O mesmo problema atormenta moradores das áreas da balada em Barcelona, praticamente sitiados em suas casas. A era Airbnb também criou as “hordas de rodinhas”, turistas que alugam apartamentos em bairros muito desejados e provocam um tráfego constante com sua malas de mão. Como é muito vantajoso financeiramente alugar apartamentos centrais, os moradores locais vão morar em bairros mais distantes, o comércio local acaba prejudicado e até creches e escolas fecham as portas porque o número de crianças diminui radicalmente. Os moradores que permanecem perdem qualidade de vida.
Ver multidões no Louvre ou na Torre Eiffel faz parte do show de Paris, mas quando um lugar lindo como a Île Saint-Louis vira uma espécie de aldeia do Asterix, com os moradores transformados em resistentes, ouvindo dia e noite o barulho das rodinhas, alguma coisa está errada.
É claro que os turistas inconvenientes são sempre os outros. Nós somos os civilizados, que respeitam as regras e a cultura dos locais visitados e não vomitam pelos cantos.
Pois somos todos exatamente parte do mesmo problema: como manter a atividade que segura a economia de um grande centro histórico como Paris (15% da geração de renda vem dos 44 milhões de visitantes anuais) ou de uma invenção turística como Cancún (49%)?
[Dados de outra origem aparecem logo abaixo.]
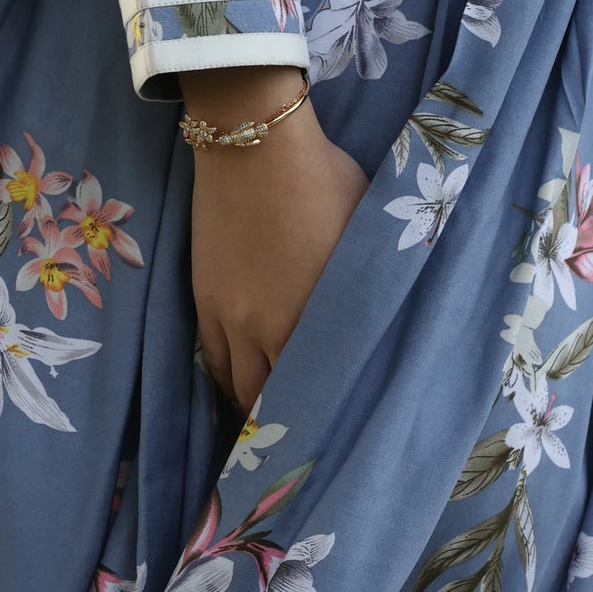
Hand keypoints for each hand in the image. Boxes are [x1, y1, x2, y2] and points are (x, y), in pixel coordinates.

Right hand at [182, 66, 368, 414]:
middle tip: (302, 449)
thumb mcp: (364, 234)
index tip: (337, 441)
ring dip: (250, 409)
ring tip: (266, 429)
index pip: (316, 391)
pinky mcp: (203, 297)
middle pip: (268, 402)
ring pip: (235, 385)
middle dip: (283, 428)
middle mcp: (264, 328)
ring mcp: (227, 315)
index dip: (325, 421)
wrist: (252, 142)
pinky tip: (237, 389)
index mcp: (311, 317)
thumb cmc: (323, 180)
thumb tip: (390, 314)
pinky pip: (212, 357)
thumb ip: (370, 286)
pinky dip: (225, 381)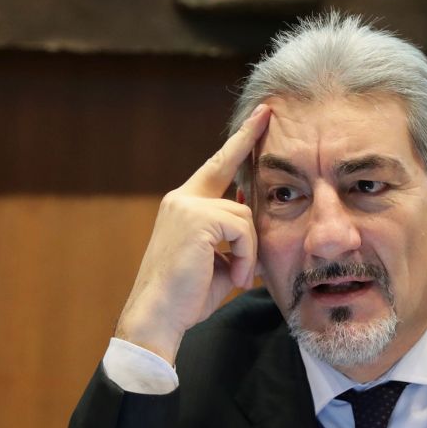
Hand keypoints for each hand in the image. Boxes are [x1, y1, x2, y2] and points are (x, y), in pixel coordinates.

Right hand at [115, 105, 269, 362]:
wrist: (158, 316)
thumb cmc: (187, 297)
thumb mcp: (219, 260)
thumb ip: (234, 236)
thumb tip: (253, 218)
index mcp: (184, 206)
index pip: (216, 168)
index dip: (238, 143)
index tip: (258, 119)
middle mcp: (182, 198)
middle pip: (227, 167)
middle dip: (248, 139)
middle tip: (268, 111)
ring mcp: (187, 205)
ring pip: (244, 214)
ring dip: (249, 251)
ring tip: (239, 276)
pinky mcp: (197, 218)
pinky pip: (243, 229)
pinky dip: (245, 257)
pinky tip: (234, 277)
Como é possível um lugar relativamente pequeno e de natureza delicada, como as maravilhosas Ilhas Baleares, receber 1 500 voos diários no auge da temporada?
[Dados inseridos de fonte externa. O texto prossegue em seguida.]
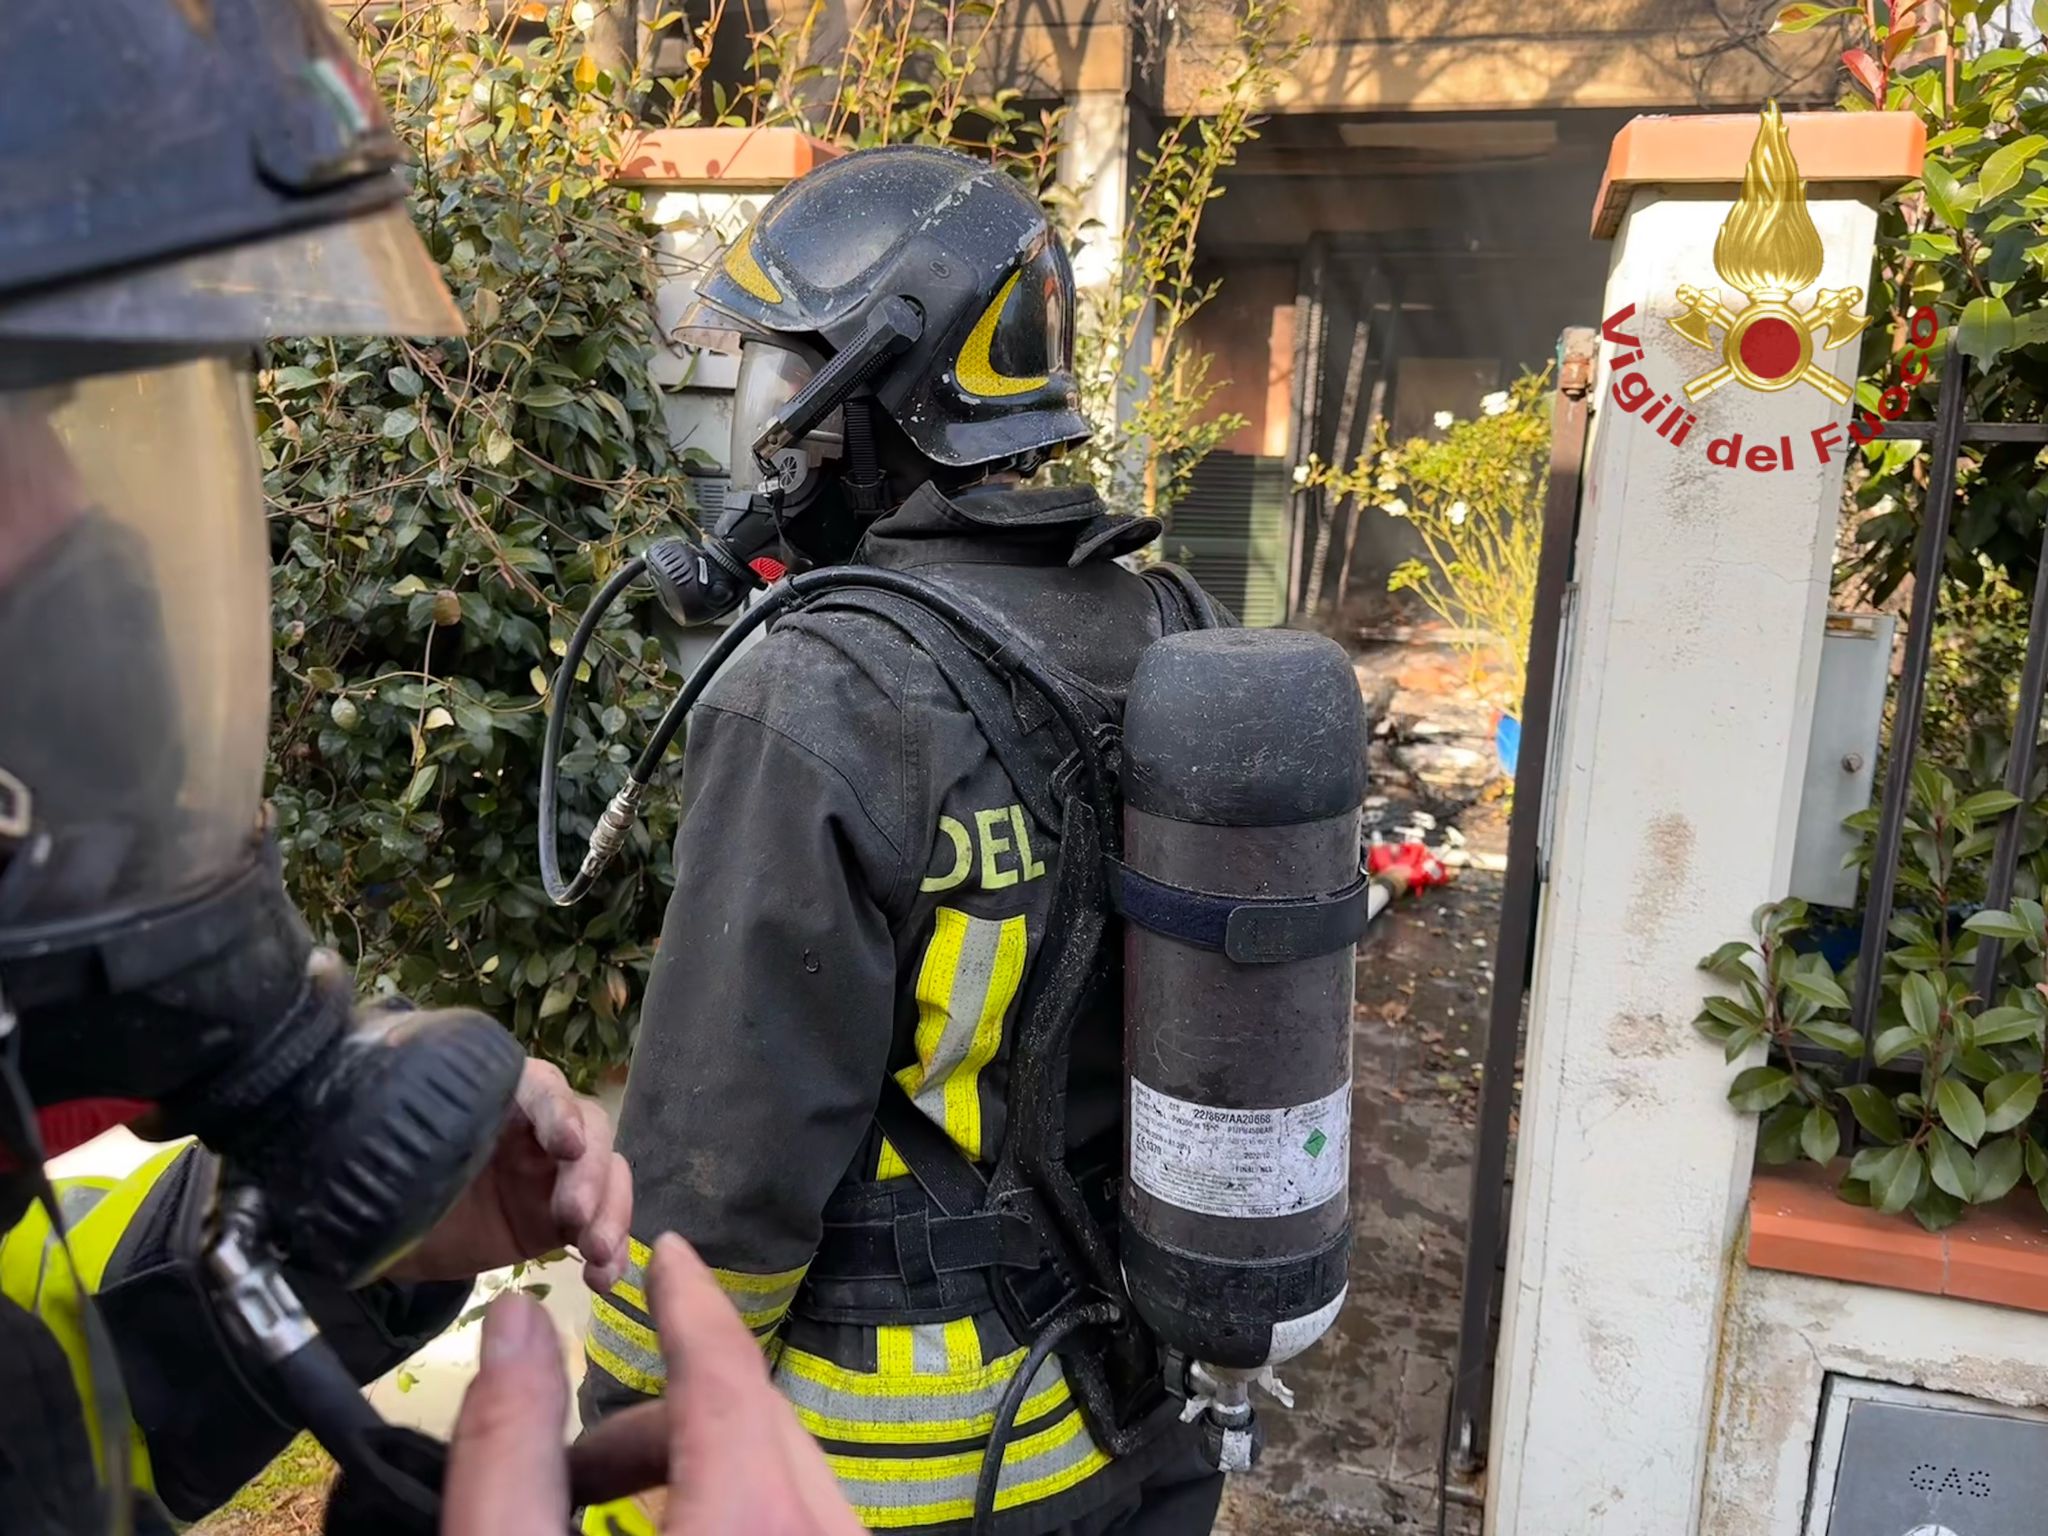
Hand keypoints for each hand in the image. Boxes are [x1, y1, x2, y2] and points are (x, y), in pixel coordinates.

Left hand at [384, 1058, 630, 1291]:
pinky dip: (610, 1253)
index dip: (558, 1110)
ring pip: (606, 1176)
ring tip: (598, 1255)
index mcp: (495, 1096)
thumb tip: (401, 1090)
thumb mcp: (389, 1148)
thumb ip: (409, 1125)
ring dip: (612, 1212)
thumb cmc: (380, 1182)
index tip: (566, 1145)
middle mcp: (535, 1127)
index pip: (540, 1086)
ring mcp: (551, 1174)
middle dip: (590, 1171)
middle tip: (574, 1216)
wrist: (375, 1241)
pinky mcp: (558, 1220)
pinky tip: (602, 1281)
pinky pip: (599, 1226)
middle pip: (588, 1131)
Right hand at [442, 1233, 863, 1535]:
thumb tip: (520, 1319)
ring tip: (607, 1507)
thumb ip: (508, 1455)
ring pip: (787, 1474)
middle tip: (574, 1468)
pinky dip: (745, 1510)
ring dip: (703, 1466)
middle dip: (664, 1416)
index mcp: (749, 1521)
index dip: (689, 1300)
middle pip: (757, 1422)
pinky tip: (677, 1533)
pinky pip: (804, 1522)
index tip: (666, 1253)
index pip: (727, 1368)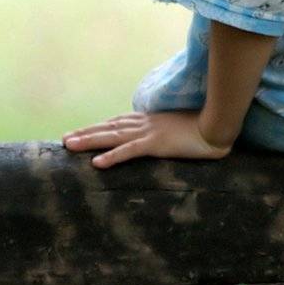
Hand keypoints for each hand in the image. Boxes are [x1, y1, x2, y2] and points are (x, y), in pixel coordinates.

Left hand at [62, 110, 232, 167]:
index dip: (100, 127)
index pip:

O jornal El País registrou que as ilhas espanholas alcançaram agora em agosto o “imperfeito” equilíbrio de 1,1 milhão de habitantes para 1,1 milhão de visitantes. E uma parcela deles formada pelos tais “indesejáveis”, os ingleses arruaceiros que inventaram até uma prática chamada “balconing”. Consiste em pular da sacada do hotel para a piscina. Não pode, evidentemente, dar certo. Nem o deslocamento de policiais britânicos para dar uma força aos espanhóis segura os transbordamentos de euforia. Lugares inteiros da Espanha foram degradadas pelo turismo movido a bebida barata, com um bar grudado no outro e bebedeiras seriais.
Moradores de Palma de Mallorca inventaram algumas peças, como cartazes em inglês avisando sobre fictícios ataques de águas-vivas e desabamento de rochas em praias. Efeito nenhum, claro.
Viajar é uma das experiências humanas mais enriquecedoras: a renovação das paisagens exteriores também tem efeitos na nossa vida interior e promove a abertura a hábitos, estilos de vida e culturas diferentes. Ou nos dá motivo para criticar os locais, outra consequência irresistível do turismo. Mas não é nada agradável sentir que estamos provocando um desequilíbrio profundo nos lugares visitados — ou sendo explorados mais além da cota previsível em períodos de alta temporada, como num dos casos mais infames do mundo, o restaurante de Mikonos, a linda e movimentada ilha grega, onde um prato de ostras podem custar 25 euros (por crustáceo).
Não fique num restaurante onde os cardápios não têm preços, cheque se as ofertas do Airbnb são dirigidas a diferentes nacionalidades para não se hospedar na “Inglaterra do Mediterrâneo” ou na “Ibiza teutônica”, sem nenhuma diversidade, e tente resistir a modismos como o desencadeado pela série White Lotus, que encheu Taormina, na Sicília, de visitantes de primeira viagem.
E saiba que até as narrativas podem ser distorcidas.
Por exemplo, a cidadezinha que realmente inspirou Frozen é Arendal, na Noruega, igualmente linda e mágica. Por que a austríaca Hallstatt passou a ocupar um lugar na imaginação dos turistas como o modelo original?
Muitos moradores talvez pensem simplesmente: por que Elsa não aparece na vida real e cerca tudo com muralhas de gelo?